At 21, I knew nothing about life-long commitment. I thought nothing about what we needed to do to have a marriage that supported me staying at home with the kids.
When Todd and I got married, I thought marriage would come naturally. That we would just figure it out as we went along. We were smart, capable, semi-adults. Surely it was not that difficult to be a married couple! After we finished our pre-marital counseling through the church, we thought our marriage work was done. We had been forced to talk about the issues we would face and then left all of that new knowledge at the church, which we never attended again.
We thought we knew better than any advice we could find in a book. Especially if that book was the Bible. I hadn’t ever opened one with the intention of reading or learning anything. We looked to ourselves, our parents, and our friends to figure out how to be married. We made uneducated decisions and hoped things would work out. We tested out the limits of our trust and respect for each other.

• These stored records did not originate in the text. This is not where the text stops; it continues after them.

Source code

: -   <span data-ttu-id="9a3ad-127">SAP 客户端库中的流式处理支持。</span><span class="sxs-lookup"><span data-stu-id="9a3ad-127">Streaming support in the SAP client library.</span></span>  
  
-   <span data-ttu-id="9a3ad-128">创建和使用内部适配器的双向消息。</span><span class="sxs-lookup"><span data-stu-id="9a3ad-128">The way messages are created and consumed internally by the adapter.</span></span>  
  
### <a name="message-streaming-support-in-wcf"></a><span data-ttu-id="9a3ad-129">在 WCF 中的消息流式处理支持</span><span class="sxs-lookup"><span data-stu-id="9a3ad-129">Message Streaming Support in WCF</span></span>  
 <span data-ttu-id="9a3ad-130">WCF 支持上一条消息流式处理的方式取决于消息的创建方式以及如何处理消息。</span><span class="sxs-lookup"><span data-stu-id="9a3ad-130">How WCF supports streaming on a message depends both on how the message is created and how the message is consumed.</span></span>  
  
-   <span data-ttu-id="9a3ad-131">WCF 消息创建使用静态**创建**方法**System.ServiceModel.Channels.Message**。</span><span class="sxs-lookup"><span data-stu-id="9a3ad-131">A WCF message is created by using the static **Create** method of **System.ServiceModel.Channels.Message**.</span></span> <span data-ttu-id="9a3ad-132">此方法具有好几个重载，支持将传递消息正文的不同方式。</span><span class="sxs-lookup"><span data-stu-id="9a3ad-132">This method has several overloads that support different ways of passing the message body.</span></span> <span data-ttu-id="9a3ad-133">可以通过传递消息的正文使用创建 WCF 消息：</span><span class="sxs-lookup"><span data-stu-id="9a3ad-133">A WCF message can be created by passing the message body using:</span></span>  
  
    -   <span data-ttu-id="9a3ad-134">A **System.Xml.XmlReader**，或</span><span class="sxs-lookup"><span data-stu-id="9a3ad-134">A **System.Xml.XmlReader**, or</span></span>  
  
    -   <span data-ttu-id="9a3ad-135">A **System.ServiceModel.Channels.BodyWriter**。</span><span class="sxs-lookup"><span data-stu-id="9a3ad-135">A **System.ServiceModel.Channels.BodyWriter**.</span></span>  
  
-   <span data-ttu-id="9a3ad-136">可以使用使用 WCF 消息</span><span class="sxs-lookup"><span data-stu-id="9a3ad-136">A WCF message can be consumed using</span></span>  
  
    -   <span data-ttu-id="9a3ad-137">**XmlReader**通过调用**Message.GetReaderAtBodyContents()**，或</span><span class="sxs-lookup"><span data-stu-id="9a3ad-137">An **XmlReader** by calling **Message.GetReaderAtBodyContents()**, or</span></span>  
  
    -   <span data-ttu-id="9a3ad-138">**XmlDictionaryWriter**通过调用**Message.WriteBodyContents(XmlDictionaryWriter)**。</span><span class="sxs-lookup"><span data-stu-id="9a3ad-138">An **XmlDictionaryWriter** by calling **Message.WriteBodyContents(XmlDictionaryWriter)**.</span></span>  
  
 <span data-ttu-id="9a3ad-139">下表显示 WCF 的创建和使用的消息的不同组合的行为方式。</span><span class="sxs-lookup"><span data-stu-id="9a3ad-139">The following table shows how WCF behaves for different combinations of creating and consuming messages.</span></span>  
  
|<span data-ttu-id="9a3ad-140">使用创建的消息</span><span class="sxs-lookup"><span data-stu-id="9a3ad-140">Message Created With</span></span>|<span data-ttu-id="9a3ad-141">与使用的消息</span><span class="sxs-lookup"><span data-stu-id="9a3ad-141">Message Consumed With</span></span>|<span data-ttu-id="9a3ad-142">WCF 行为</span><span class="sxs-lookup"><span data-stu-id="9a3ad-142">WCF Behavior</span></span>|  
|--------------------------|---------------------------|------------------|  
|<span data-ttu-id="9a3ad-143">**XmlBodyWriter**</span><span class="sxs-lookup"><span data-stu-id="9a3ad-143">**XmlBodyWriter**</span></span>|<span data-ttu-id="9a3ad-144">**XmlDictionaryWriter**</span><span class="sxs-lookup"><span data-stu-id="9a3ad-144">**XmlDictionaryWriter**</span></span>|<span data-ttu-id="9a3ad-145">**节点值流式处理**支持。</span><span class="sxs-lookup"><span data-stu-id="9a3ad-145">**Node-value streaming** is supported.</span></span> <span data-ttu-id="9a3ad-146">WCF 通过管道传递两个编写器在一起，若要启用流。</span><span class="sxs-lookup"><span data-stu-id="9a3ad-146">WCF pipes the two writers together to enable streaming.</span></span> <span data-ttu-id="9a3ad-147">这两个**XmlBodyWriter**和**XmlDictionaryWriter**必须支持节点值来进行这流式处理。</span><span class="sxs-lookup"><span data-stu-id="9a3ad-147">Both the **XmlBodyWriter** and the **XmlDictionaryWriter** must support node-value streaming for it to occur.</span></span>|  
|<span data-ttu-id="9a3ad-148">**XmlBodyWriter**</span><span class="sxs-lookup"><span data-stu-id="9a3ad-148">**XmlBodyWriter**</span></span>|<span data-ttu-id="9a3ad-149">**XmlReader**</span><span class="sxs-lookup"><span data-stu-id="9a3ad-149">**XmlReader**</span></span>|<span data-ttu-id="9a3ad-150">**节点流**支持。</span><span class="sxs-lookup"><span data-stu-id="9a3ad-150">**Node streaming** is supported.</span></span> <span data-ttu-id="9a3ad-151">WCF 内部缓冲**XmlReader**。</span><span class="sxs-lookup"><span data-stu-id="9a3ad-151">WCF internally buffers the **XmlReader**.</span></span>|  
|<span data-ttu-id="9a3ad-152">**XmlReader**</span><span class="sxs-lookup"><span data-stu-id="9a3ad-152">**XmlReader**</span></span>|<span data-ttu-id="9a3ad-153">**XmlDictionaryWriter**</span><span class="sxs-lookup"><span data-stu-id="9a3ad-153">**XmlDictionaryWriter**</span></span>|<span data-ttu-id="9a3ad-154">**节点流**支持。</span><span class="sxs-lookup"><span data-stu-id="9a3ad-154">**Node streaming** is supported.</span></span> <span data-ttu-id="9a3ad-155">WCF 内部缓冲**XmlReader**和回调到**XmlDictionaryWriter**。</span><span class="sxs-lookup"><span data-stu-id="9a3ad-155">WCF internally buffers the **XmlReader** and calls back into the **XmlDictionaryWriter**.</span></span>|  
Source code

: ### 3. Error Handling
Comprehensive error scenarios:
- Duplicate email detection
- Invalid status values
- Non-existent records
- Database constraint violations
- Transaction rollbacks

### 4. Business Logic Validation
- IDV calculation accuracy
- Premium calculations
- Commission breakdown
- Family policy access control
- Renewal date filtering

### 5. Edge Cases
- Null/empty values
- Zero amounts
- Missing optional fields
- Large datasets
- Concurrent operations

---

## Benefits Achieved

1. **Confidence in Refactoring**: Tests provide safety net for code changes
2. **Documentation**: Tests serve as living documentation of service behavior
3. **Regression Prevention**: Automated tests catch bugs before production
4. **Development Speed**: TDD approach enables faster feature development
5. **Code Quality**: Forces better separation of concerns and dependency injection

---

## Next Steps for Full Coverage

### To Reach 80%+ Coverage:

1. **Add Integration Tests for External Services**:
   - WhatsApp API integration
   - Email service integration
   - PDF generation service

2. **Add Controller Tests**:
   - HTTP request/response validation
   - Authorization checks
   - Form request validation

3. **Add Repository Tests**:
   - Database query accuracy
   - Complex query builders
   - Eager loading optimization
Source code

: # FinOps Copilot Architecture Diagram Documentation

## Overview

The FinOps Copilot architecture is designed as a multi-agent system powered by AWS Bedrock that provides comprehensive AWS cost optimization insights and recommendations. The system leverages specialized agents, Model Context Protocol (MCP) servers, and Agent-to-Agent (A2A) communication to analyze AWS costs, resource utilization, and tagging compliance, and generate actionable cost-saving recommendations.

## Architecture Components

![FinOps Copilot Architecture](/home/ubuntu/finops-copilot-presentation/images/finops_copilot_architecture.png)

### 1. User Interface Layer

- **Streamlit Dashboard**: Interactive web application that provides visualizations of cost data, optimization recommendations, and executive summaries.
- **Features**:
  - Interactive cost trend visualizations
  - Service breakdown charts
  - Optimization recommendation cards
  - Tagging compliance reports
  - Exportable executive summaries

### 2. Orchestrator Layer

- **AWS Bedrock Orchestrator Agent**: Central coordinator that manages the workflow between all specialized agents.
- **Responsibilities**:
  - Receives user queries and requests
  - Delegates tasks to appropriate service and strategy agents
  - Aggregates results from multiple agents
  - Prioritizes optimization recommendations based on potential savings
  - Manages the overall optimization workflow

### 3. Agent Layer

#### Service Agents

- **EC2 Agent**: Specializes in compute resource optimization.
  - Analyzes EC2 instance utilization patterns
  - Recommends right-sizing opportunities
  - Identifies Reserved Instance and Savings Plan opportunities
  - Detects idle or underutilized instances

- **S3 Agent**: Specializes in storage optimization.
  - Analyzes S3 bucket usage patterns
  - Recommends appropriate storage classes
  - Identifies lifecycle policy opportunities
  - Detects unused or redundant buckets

We inevitably made lots of mistakes in our young lives together. We did things without consulting each other, spent money we didn’t have, and both thought we were the better partner (and fought about what the other was doing wrong). We each wanted things our own way. God was not at the center of our marriage.
Sixteen years and many mistakes later, with my Bible in hand, I am still figuring out what it takes to be married. Sometimes together with Todd, sometimes alone- slowly but surely. We certainly don’t have all of the answers, but we have learned a lot about the big things you have to do to keep your marriage strong and how to have that marriage include a mom who stays home with the kids.
Love does not delight in evil but rejoices with the truth. It always protects, always trusts, always hopes, always perseveres. 1 Corinthians 13:6-7
It sounds cliché, but the foundation of a good marriage is trust. Trust in your self, trust in your spouse, trust in God. (More on this in our next post!)
Trust is essential in every area of your marriage. In the marriage where there is a SAHM, trust about finances is huge deal. As a non-earner, you may not feel entitled to spend money. As the earner, he may not feel like your priorities are as important as his when it comes to how to spend the money. Believe me, we have been all over the spectrum when it comes to trust and finances. Here are a couple of things we have learned:
- You have to share all of your accounts, debts, and assets. There can’t be any hidden funds anywhere. There are no my bills and your bills. They are our bills. There can’t be any assets that aren’t shared by both partners. Division in your finances leads to division in other areas of your marriage.
- Be honest about your values about money and your spending. Admit your mistakes, don’t lie or hide bad decisions (anyone else ever hide a shopping bag in their trunk?), and don’t judge your husband harshly when he does the same.
- Just because you as the SAHM aren’t the one bringing home a paycheck doesn’t mean you don’t have an equal say in how your money is used. Be on the same team and don’t let each other make unilateral decisions- especially about a big purchase. Usually one spouse is better at paying the bills or investing. Maybe this is you- but for us it is Todd. He is always considerate of what I need and never complains about “sharing” our money because we trust each other to be good stewards of his earnings and we make decisions together.
..each one of you also must love his wife as he loves himself, and the wife must respect her husband. Ephesians 5:22-23
It’s easy to say that respect is essential to marriage. It is harder to put it in action. As the SAHM and caretaker of the house and the kids (to a greater extent), it is very easy for me to get caught up in looking for everything that Todd is doing wrong. He left a dirty dish downstairs, he doesn’t help with the laundry, he comes home and just relaxes instead of helping with the kids. He is in my territory and not doing what I want.
A wonderful thing about marriage is that you each have a totally unique role that complements the other. While our marriage is based on traditional husband and wife values, we respect the authority that each of us has in their role. We are not in competition with each other! It is destructive to start arguing about who does more and who is better at something and keep score of when the other has not done their share. There will be no winner of this argument! You are each contributing in different, equally important ways to your family.
Bear with each other and forgive one another if any of you has a grievance against someone. Forgive as the Lord forgave you. Colossians 3:13
It is easy to say that you forgive your husband for doing something wrong. Many times I have said “I forgive you,” but the next time the same subject comes up, I bring up his mistakes. And the longer we are married, the more things there are to bring up! But this is not truly forgiveness. You are going to make mistakes. Be willing to forgive each other completely and let it go. You will be a happier wife because of it and your marriage will be stronger.